The day after its intended launch on PC, the game’s sales were suspended. A litany of patches and not-quite-apologies later, fans became bitter. By the time we reached the recent October 28th relaunch, the reception was bound to be polarizing.
For most people, Arkham Knight was already a lost cause. There are no shortages of other holiday releases competing for their time and money, and the residual frustration from Warner Bros. and Rocksteady’s lack of meaningful support has jaded most of the few remaining fans of the franchise.
The last of the faithful were excited to finally get a chance to enjoy the culmination of a series to which many of them had been devoted.

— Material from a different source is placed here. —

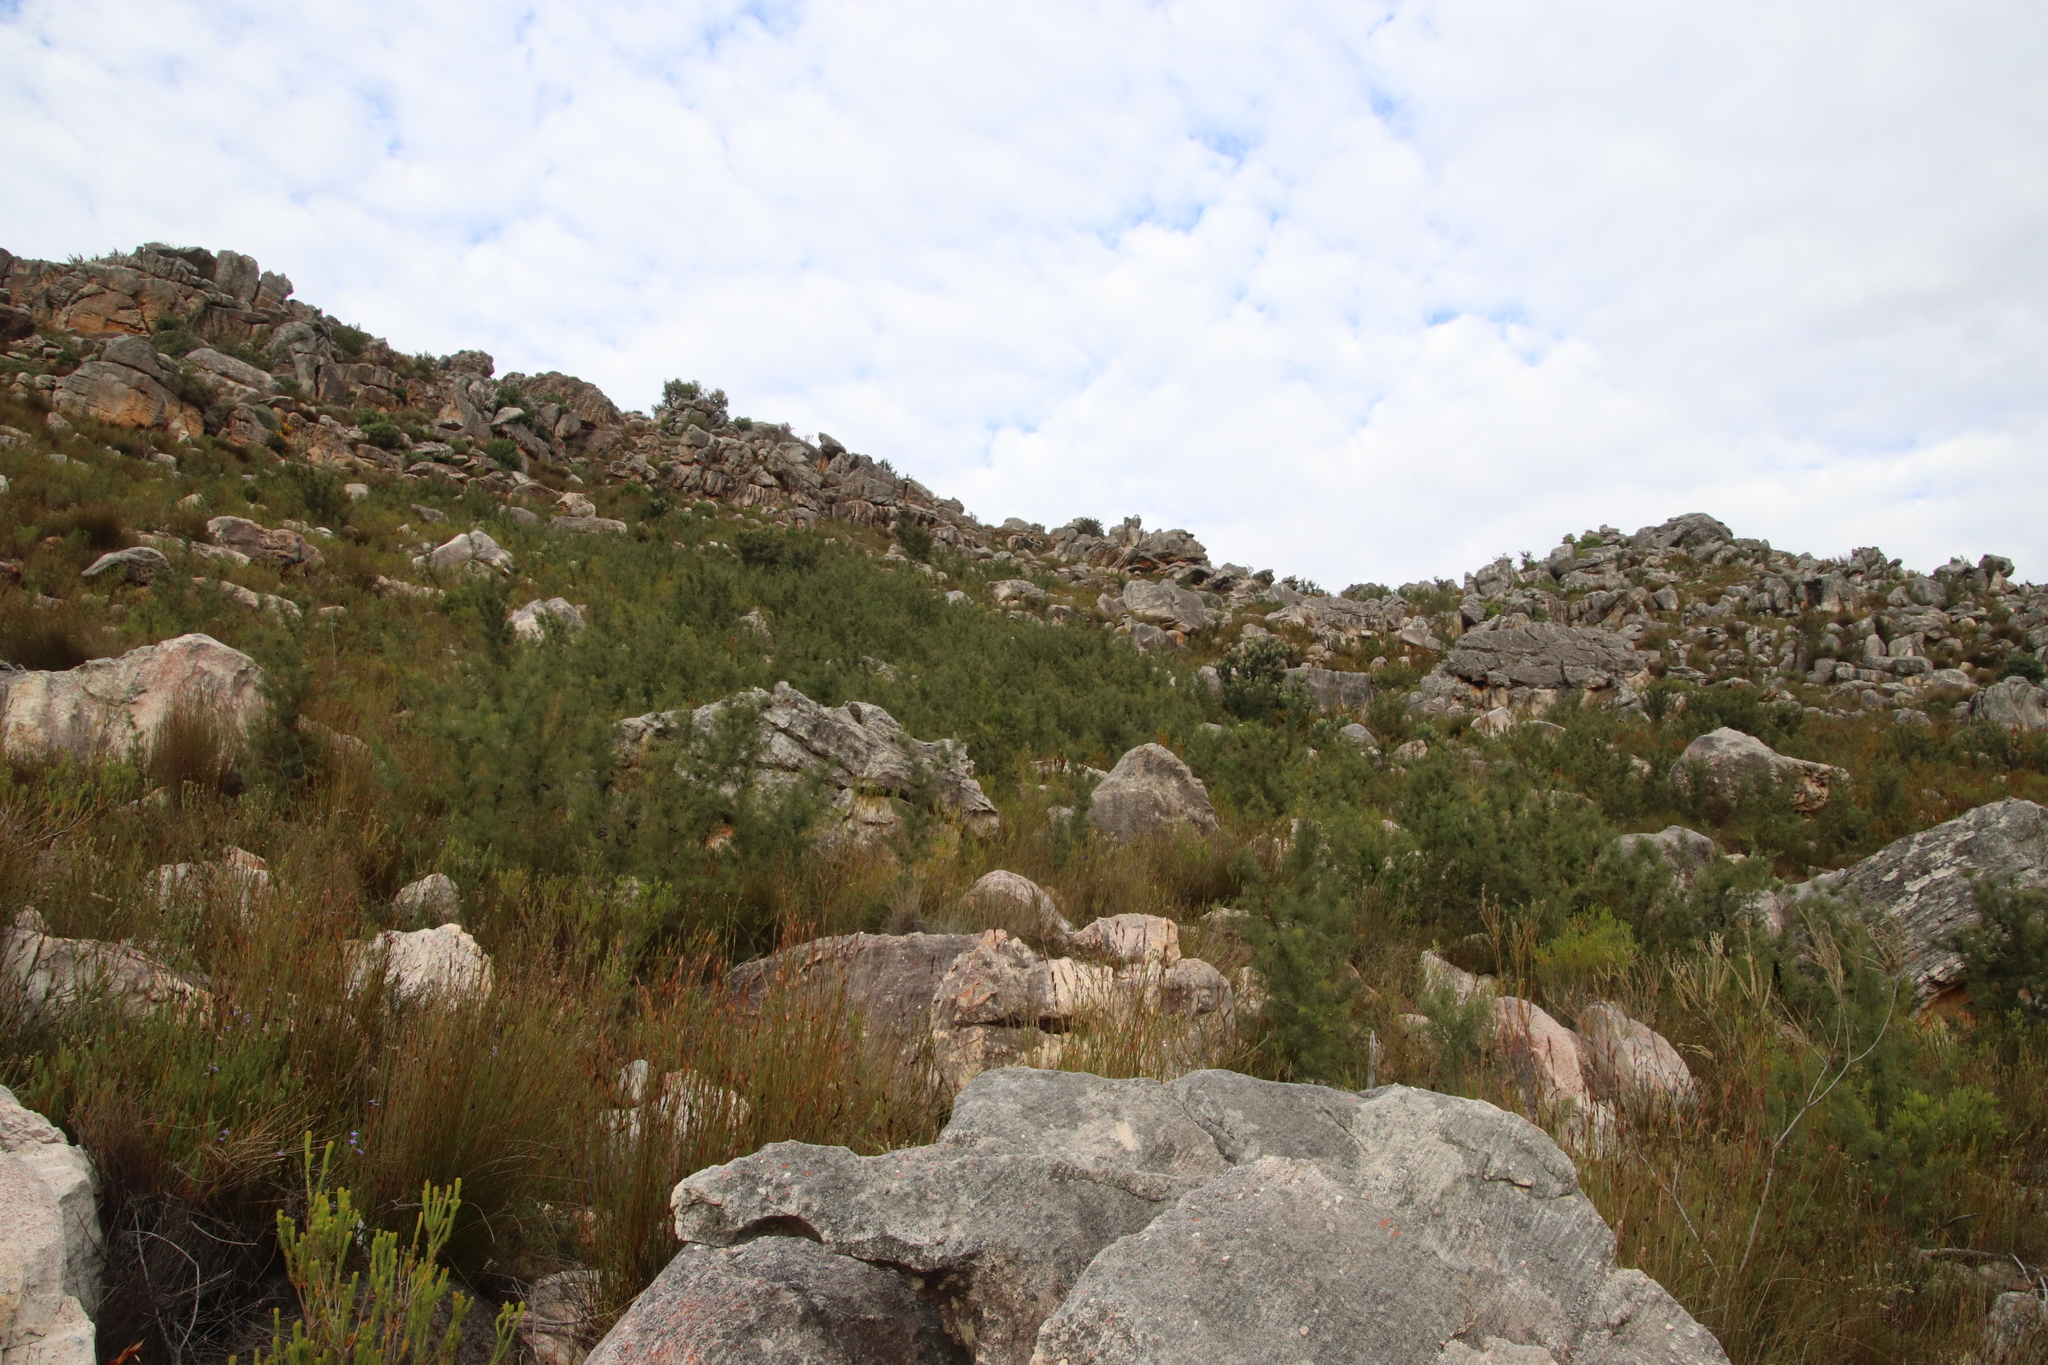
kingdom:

Many of these had championed the attempts at repairing the game and were waiting for the patch’s final application with baited breath.
It was time for Arkham Knight‘s — and even moreso its developer’s — redemption. A long standing drama was about to be laid to rest, and WBIE had managed to squeak through without throwing its unhappy consumers a single bone for their trouble.

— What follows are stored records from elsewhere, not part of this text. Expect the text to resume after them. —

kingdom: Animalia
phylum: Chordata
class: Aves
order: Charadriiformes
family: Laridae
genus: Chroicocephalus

Somehow, Arkham Knight is still a broken mess. At first, I was skeptical. The internet knows how to hold a grudge, and perhaps the flood of reports about the game’s continued crippling problems were so much hyperbole. Perhaps the community patch that many people had applied was somehow interfering, and all we needed to do was untangle the mass of temporary fixes in order to finally enjoy the port that Iron Galaxy so thoroughly butchered.
I decided to see for myself. Turns out, the complaints had — at least at the time — understated the problem. A couple of the most common examples had been “addressed” through Steam. If you’re playing on Windows 7, you just needed to constantly restart the game in order to prevent it from bringing your system to a screeching halt. If you’d upgraded to Windows 10, you just needed a whopping 12GB of RAM to keep your hardware from melting into a bat-shaped puddle.

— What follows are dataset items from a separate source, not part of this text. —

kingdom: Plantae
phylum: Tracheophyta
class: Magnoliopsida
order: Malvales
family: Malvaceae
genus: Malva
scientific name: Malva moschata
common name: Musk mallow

I’ve well surpassed the requirements to run the game on Windows 10, so I was anticipating the chance to judge the game even outside of those rather egregious technical issues. Unfortunately, the problem handed me was far simpler. The game just doesn’t start. A few moments after launch, and before the WB logo can so much as taunt me, I’m informed that the game has simply stopped responding.
I’ve waded through every adjustment or fix available, from the simple to the elaborate. Even a fresh resintall came with the same problem. With no solution readily available, I’m frankly growing weary of retreading the exhaustive list of things wrong with this game. From now on, maybe it’s best that we assume that even a Gotham overrun by terrorists and thugs is still cleaner and more polished than Batman’s latest outing.
WBIE isn’t feeling this one. The money they needed from the release is already in-pocket, courtesy of an aggressive presale campaign. By proffering our wallets months in advance of the title’s release, we as a gaming community have created a scenario in which they simply cannot lose. To paraphrase Lt. James Gordon of the Gotham City Police Department, perhaps WBIE is the publisher we deserve; it’s just not the one we need right now.